Quote from: Double-A on Monday 18 July 2016, 21:39
The study does indeed nothing to account for preferences in musical taste. It applies to the "avant garde boys" as much as to Beethoven (and to Chinese opera as well!).
I essentially agree with your point. Maybe I kind of confused the discussion by comparing the two musical currents. But, thing is, look at the headline of the article:
"Why we like the music we do
New study suggests that musical tastes are cultural in origin, not hardwired in the brain."
Sure, musical tastes have a largely learnt component, doubly so for complex pieces. But to conclude from research which essentially looked if there's a preferred interval or chord as listened in isolation that musical tastes are cultural, is at least IMO, a non sequitur. It is almost like giving blind sample tastes of basil and wasabi to find out if there's an "innate" preference for a cuisine. Sure, we learn to love/hate food in accordance to what we've been exposed but you wouldn't arrive to that conclusion by comparing the response of blindfolded subjects to pepper and cardamom.

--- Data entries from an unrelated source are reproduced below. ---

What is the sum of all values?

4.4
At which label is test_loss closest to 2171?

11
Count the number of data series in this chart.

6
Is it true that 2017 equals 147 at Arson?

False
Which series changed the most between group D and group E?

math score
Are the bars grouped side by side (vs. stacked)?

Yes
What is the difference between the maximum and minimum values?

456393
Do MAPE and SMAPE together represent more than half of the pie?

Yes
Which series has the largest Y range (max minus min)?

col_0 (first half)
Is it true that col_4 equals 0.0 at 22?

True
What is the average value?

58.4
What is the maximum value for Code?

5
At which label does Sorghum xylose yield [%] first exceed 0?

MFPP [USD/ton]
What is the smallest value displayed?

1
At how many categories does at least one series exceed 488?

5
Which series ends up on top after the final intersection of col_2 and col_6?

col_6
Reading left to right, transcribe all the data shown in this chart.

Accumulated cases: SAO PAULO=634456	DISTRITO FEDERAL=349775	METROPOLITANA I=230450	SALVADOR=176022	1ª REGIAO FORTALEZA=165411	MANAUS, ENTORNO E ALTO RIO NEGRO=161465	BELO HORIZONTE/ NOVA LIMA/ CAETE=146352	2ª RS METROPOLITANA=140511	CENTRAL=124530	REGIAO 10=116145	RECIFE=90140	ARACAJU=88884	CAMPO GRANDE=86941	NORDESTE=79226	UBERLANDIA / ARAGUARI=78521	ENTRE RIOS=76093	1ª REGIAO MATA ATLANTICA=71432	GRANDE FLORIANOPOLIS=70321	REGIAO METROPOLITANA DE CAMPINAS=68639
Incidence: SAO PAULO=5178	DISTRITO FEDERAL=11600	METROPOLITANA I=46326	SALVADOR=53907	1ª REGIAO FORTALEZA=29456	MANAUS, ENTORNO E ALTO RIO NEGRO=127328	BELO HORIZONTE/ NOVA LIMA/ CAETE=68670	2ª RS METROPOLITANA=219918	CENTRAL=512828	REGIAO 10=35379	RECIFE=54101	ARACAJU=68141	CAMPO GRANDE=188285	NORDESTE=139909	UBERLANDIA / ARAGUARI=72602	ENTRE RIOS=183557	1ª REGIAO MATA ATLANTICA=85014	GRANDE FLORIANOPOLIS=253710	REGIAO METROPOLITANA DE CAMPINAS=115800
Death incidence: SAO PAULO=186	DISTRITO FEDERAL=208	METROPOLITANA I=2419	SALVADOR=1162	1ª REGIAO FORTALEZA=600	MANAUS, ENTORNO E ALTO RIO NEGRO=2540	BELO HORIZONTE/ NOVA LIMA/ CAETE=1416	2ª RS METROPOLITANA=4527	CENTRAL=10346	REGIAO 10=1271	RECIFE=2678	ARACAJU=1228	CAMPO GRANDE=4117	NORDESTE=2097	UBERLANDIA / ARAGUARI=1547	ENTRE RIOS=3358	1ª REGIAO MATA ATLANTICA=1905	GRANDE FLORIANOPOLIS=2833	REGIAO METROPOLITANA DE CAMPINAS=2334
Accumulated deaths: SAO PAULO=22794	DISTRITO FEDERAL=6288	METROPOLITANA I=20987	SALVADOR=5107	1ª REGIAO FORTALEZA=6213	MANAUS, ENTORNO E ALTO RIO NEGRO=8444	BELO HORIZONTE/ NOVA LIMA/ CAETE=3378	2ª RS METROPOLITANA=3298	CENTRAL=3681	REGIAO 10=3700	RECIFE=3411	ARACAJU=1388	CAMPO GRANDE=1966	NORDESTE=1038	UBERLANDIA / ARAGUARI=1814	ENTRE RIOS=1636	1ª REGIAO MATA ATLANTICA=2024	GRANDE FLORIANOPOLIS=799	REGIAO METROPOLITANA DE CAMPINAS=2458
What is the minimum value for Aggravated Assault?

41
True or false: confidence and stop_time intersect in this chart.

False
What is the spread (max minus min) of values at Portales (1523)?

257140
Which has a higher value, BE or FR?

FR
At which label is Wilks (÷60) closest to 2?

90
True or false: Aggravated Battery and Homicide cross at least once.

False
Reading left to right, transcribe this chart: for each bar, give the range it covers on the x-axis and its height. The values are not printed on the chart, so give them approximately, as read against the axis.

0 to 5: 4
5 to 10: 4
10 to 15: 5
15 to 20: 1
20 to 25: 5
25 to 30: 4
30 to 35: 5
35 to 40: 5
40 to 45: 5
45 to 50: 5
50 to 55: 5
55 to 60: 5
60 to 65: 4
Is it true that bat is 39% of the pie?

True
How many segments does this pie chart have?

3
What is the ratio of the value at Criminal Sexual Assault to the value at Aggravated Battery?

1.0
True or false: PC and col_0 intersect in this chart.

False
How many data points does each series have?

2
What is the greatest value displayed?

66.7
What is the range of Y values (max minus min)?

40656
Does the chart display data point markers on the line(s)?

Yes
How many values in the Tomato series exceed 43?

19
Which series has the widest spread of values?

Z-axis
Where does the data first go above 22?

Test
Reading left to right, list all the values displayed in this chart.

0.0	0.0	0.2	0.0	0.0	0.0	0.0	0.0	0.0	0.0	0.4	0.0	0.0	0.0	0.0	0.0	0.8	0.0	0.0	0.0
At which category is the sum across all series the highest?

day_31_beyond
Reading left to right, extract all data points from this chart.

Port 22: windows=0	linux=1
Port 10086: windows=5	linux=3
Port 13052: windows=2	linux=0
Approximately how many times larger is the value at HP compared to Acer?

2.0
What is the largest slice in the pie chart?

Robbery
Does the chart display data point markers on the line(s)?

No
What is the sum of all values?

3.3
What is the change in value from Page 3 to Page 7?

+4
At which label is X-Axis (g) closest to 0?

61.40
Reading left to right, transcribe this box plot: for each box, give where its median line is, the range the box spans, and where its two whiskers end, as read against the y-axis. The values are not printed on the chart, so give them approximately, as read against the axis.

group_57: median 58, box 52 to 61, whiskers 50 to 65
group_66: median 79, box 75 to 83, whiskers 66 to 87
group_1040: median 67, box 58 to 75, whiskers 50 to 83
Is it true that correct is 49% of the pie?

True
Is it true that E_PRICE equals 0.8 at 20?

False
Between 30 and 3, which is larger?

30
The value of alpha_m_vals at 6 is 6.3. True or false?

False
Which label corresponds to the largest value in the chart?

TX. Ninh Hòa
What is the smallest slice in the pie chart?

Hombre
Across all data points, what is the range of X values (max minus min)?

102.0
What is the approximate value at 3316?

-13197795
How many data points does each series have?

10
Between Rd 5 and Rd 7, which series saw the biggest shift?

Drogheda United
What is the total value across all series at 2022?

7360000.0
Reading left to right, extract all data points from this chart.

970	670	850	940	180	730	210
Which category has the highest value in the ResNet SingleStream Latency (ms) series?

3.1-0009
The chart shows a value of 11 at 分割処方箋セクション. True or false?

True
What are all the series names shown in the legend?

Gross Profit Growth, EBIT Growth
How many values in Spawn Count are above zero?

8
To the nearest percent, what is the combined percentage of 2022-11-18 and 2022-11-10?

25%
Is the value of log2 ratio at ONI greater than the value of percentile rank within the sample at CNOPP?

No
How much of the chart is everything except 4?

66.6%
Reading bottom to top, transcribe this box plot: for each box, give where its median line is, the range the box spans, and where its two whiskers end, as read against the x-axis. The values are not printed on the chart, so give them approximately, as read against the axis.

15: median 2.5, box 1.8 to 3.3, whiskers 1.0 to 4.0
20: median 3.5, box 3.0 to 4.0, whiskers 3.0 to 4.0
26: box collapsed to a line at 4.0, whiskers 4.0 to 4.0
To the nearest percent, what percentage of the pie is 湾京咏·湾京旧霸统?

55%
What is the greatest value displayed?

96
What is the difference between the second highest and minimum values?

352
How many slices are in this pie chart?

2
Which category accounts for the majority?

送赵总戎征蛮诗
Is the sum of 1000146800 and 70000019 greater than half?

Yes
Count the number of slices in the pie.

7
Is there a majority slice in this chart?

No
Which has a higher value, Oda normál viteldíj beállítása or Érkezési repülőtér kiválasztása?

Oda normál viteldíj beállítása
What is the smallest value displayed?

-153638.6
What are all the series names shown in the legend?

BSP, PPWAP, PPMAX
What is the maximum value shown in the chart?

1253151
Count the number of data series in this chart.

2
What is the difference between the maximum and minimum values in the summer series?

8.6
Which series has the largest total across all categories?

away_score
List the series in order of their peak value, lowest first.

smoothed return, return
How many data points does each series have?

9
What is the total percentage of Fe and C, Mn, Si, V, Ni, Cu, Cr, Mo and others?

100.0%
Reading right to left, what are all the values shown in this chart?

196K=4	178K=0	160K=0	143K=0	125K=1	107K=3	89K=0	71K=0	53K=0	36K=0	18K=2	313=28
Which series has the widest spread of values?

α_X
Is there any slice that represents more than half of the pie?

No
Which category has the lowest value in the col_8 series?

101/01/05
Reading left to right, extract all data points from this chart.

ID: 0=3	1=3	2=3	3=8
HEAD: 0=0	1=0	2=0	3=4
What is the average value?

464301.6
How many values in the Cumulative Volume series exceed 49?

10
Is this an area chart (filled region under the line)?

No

I am pretty much convinced that much of what we had come to love in music has indeed come for external influences, culture, even the memories of the times when we've first heard it. But again, I wouldn't come to that conclusion from observing that people with no previous musical background at all found more or less all chords equivalent. Music is not that, it is what you later do with those chords/intervals.